REPUBLIKA.CO.ID, JAKARTA -- Pakar Hukum Tata Negara dan Konstitusi Universitas Muslim Indonesia (UMI) Makassar Fahri Bachmid menilai persidangan kasus Habib Rizieq Shihab (HRS) wajib digelar secara langsung dan tatap muka. Menurutnya, persidangan online yang berlangsung di PN Jaktim tidak memiliki basis legal konstitusional sebagaimana diatur dalam KUHAP.
Dia mengatakan, persidangan elektronik untuk perkara pidana secara teknis yuridis mengalami kendala hukum. Dia melanjutkan, Undang-Undang Nomor 8 Tahun tentang KUHAP tidak mengatur pranata persidangan yang demikian itu.
"Oleh karena paradigma hukum yang diatur dalam KUHAP hanya mengatur terdakwa, saksi serta ahli yang dinyatakan dalam sidang untuk hadir secara langsung," kata Fahri Bachmid dalam keterangan, Ahad (21/3).

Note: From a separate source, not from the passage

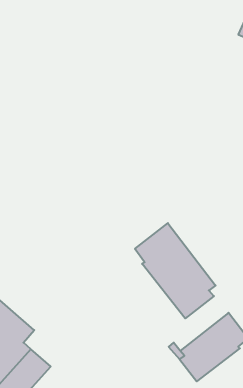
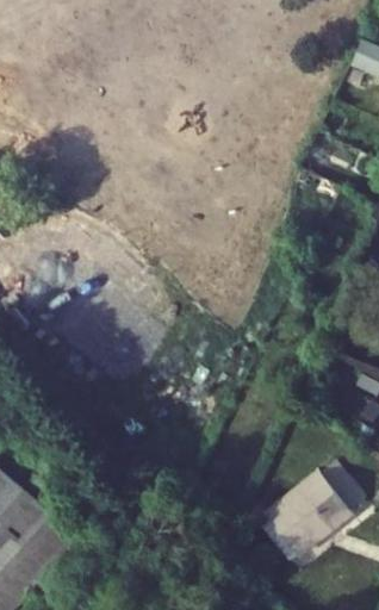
building: [135,223,216,318] -> none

Menurutnya, persidangan tatap muka dapat merujuk pada ketentuan Pasal 154, 159 dan 196 KUHAP. Lanjutnya, UU RI Nomor 48 Tahun 2009 tentang Kekuasaan Kehakiman mengatur persidangan dihadiri tiga orang hakim dibantu panitera serta mewajibkan penuntut umum dan terdakwa untuk hadir.
Dia mengatakan, kehadiran secara fisik terdakwa dan saksi di ruang sidang pengadilan, Fahri Bachmid, menyebut, diatur dalam ketentuan Pasal 185 ayat (1) dan Pasal 189 ayat (1) KUHAP, norma Pasal 185 ayat (1) KUHAP. Dia berpendapat, dengan demikian ini merupakan basis legal-konstitusional atas pengaturan pola dan mekanisme persidangan.
"Ini merupakan problem yang sangat elementer dan tidak bisa direduksi oleh beleid di bawahnya semisal PERMA ataupun SEMA," katanya.